Without the CTC, every border crossing would require a separate import or transit procedure. With it, a truck can leave a factory in one country and clear customs at a warehouse hundreds of miles away, in another customs territory entirely.
Who Is In the CTC
As of 2026 the contracting parties are:
- The European Union (treated as a single customs territory)
- EFTA states: Iceland, Liechtenstein, Norway and Switzerland
- The United Kingdom
- Türkiye
- North Macedonia
- Serbia
- Ukraine
A movement can start in any contracting party, cross any others as offices of transit, and end in another contracting party. Russia, Belarus and most of the Western Balkans are not parties.
What the CTC Does
Three things matter in practice:
- One declaration covers the whole journey. Rather than lodging entries at every border, a single T1 or T2 covers all the legs.
- Duty and VAT are suspended. No money changes hands until the goods are cleared at destination.
- A single guarantee covers the risk. Your CGU works across all CTC territories.
Authorised Statuses That Speed Things Up
Inside the CTC there are simplifications that reduce friction further:
- Authorised Consignor. You can start transit movements at your own premises rather than presenting goods at an office of departure.
- Authorised Consignee. You can end movements at your warehouse — the goods do not have to be presented at an office of destination.
These authorisations require a clean compliance record and a proven set of internal controls, but they materially reduce delays and trips to the customs office.
A Worked Example
A Turkish manufacturer sells goods to a UK importer, via a Polish forwarder:
- The forwarder lodges a T1 in Türkiye for the UK destination.

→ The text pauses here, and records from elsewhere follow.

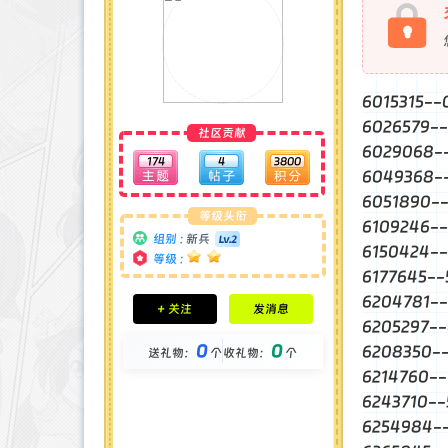
6015315-
6026579
社区贡献
6029068
174
4
3800
6049368-
6051890
等级头衔
6109246-
组别 :
新兵
6150424-
等级 :
6177645-
积分成就
6204781-
+ 关注
发消息
钻石 : 0 颗
6205297
贡献 : 2509 点
0
0
6208350
送礼物：
个
收礼物：
个
金币 : 0 枚
在线时间 : 35 小时
6214760-
注册时间 : 2025-2-28
6243710-
最后登录 : 2025-7-12
6254984-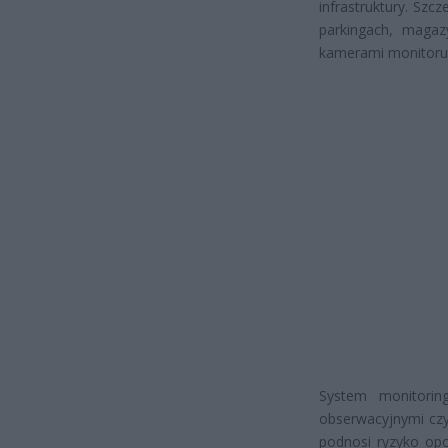
infrastruktury. Sz
parkingach, maga
kamerami monitoru
System monitorin
obserwacyjnymi cz
podnosi ryzyko opo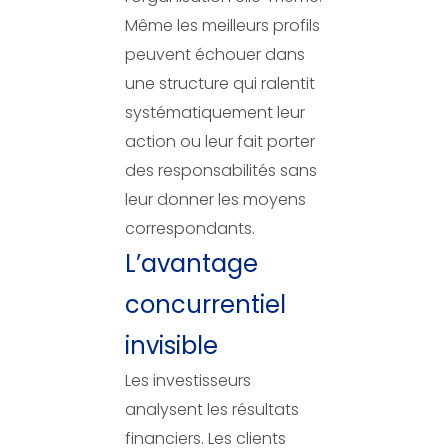
Même les meilleurs profils
peuvent échouer dans
une structure qui ralentit
systématiquement leur
action ou leur fait porter
des responsabilités sans
leur donner les moyens
correspondants.
L’avantage
concurrentiel
invisible
Les investisseurs
analysent les résultats
financiers. Les clients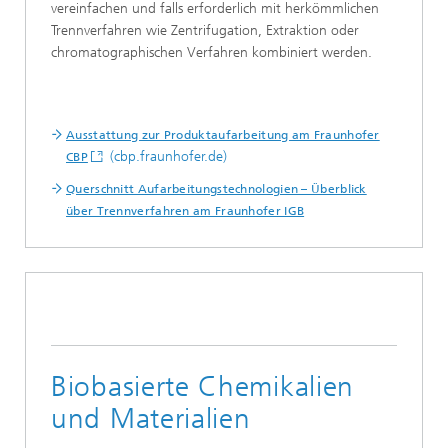
vereinfachen und falls erforderlich mit herkömmlichen
Trennverfahren wie Zentrifugation, Extraktion oder
chromatographischen Verfahren kombiniert werden.
Ausstattung zur Produktaufarbeitung am Fraunhofer
(cbp.fraunhofer.de)
CBP
Querschnitt Aufarbeitungstechnologien – Überblick
über Trennverfahren am Fraunhofer IGB
Biobasierte Chemikalien
und Materialien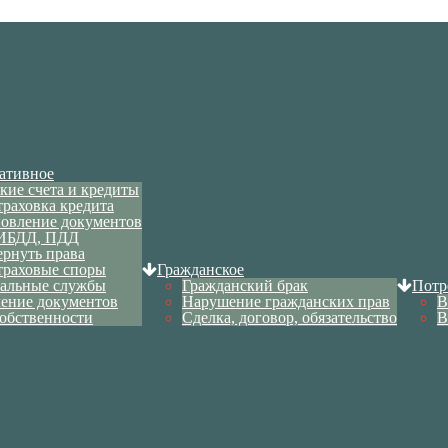
ативное
кие счета и кредиты
траховка кредита
новление документов
ИБДД, ПДД
ернуть права
траховые споры
Гражданское
альные службы
Гражданский брак
Потр
ение документов
Нарушение гражданских прав
В
обственности
Сделка, договор, обязательство
В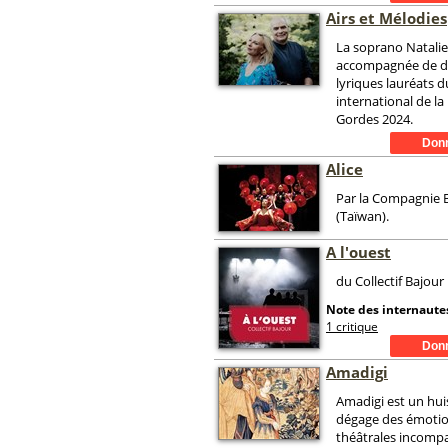
Airs et Mélodies
La soprano Natali
accompagnée de d
lyriques lauréats 
international de l
Gordes 2024.
Alice
Par la Compagnie 
(Taïwan).
A l'ouest
du Collectif Bajour
Note des internautes
1 critique
Amadigi
Amadigi est un huis
dégage des émotio
théâtrales incompa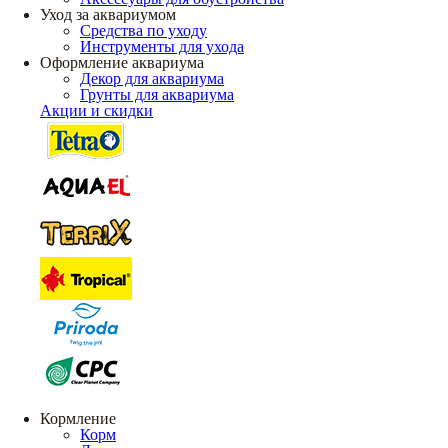
Уход за аквариумом
Средства по уходу
Инструменты для ухода
Оформление аквариума
Декор для аквариума
Грунты для аквариума
Акции и скидки
Кормление
Корм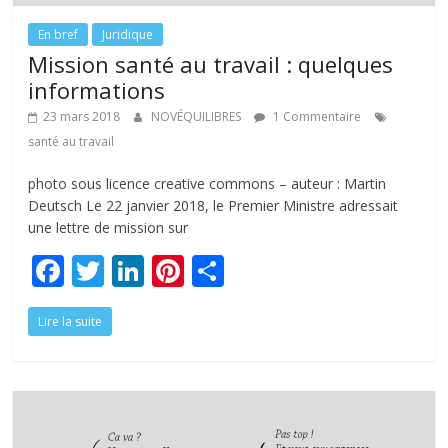
En bref
Juridique
Mission santé au travail : quelques
informations
23 mars 2018
NOVÉQUILIBRES
1 Commentaire
santé au travail
photo sous licence creative commons – auteur : Martin
Deutsch Le 22 janvier 2018, le Premier Ministre adressait
une lettre de mission sur
F
T
Li
Pi
P
ac
w
n
nt
ar
Lire la suite
e
itt
k
er
ta
b
er
e
e
g
o
dI
st
er
o
n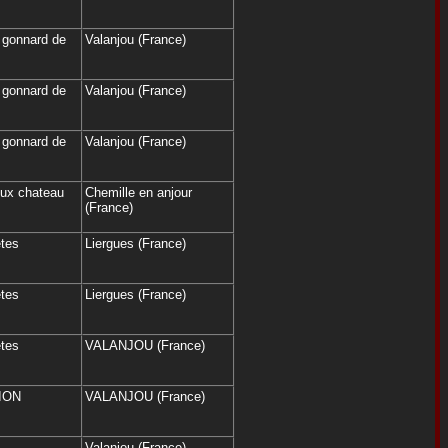
 gonnard de
Valanjou (France)
 gonnard de
Valanjou (France)
 gonnard de
Valanjou (France)
eux chateau
Chemille en anjour
(France)
êtes
Liergues (France)
êtes
Liergues (France)
êtes
VALANJOU (France)
ION
VALANJOU (France)
Valanjou (France)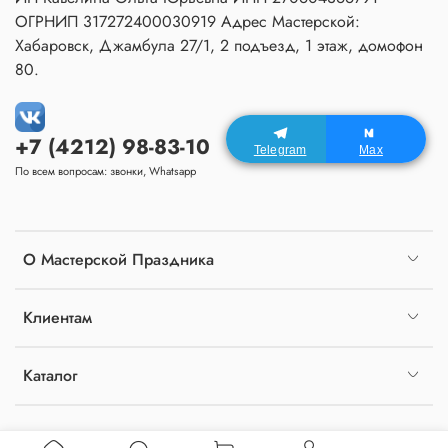
ОГРНИП 317272400030919 Адрес Мастерской:
Хабаровск, Джамбула 27/1, 2 подъезд, 1 этаж, домофон
80.
+7 (4212) 98-83-10
Telegram
Max
По всем вопросам: звонки, Whatsapp
О Мастерской Праздника
Клиентам
Каталог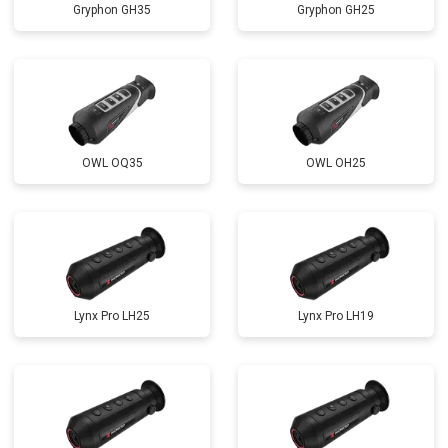
Gryphon GH35
Gryphon GH25
OWL OQ35
OWL OH25
Lynx Pro LH25
Lynx Pro LH19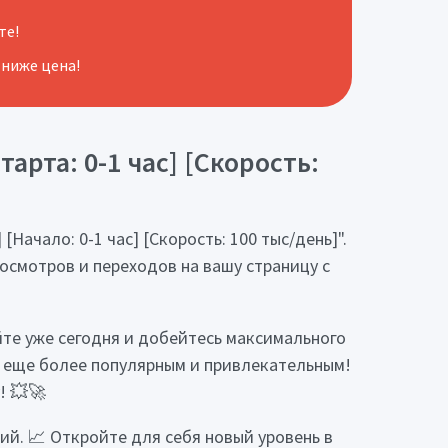
те!
 ниже цена!
арта: 0-1 час] [Скорость:
Начало: 0-1 час] [Скорость: 100 тыс/день]".
смотров и переходов на вашу страницу с
йте уже сегодня и добейтесь максимального
т еще более популярным и привлекательным!
! 💥🚀
й. 📈 Откройте для себя новый уровень в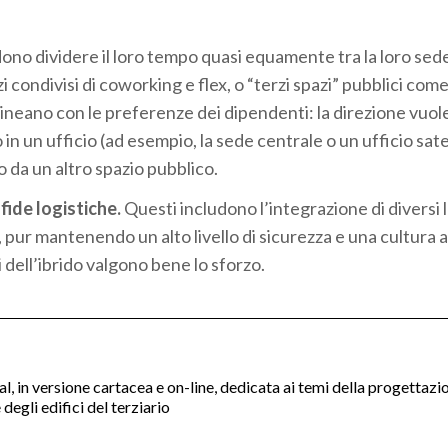
dono dividere il loro tempo quasi equamente tra la loro sed
azi condivisi di coworking e flex, o “terzi spazi” pubblici com
llineano con le preferenze dei dipendenti: la direzione vuole
n un ufficio (ad esempio, la sede centrale o un ufficio satel
 da un altro spazio pubblico.
fide logistiche.
Questi includono l’integrazione di diversi 
e, pur mantenendo un alto livello di sicurezza e una cultura 
 dell’ibrido valgono bene lo sforzo.
nal, in versione cartacea e on-line, dedicata ai temi della progettazi
degli edifici del terziario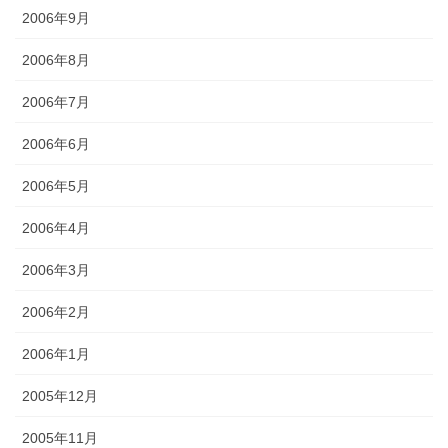
2006年9月
2006年8月
2006年7月
2006年6月
2006年5月
2006年4月
2006年3月
2006年2月
2006年1月
2005年12月
2005年11月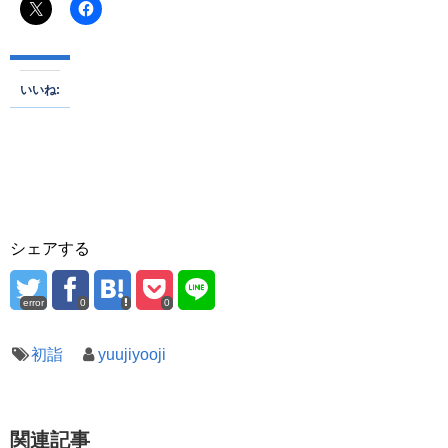
いいね:
シェアする
error
0
0
初詣
yuujiyooji
関連記事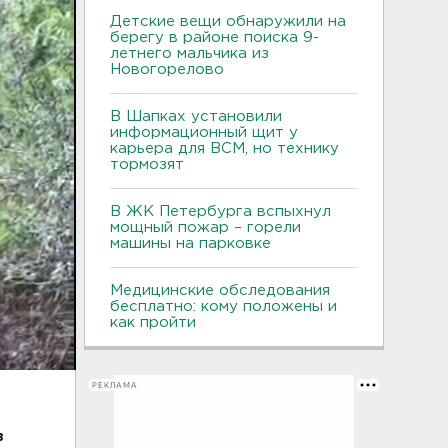
Детские вещи обнаружили на
берегу в районе поиска 9-
летнего мальчика из
Новогорелово
В Шапках установили
информационный щит у
карьера для ВСМ, но технику
тормозят
В ЖК Петербурга вспыхнул
мощный пожар – горели
машины на парковке
Медицинские обследования
бесплатно: кому положены и
как пройти
РЕКЛАМА
в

- The truck crosses Bulgaria, Romania, Hungary and Germany as offices of transit. No new declarations are needed.
- The goods arrive at a UK Authorised Consignee warehouse. The movement is discharged.
- UK import customs clearance is then done at the same warehouse.
One transit declaration. One guarantee. Multiple borders. That is the value of the CTC — when it is set up and run correctly.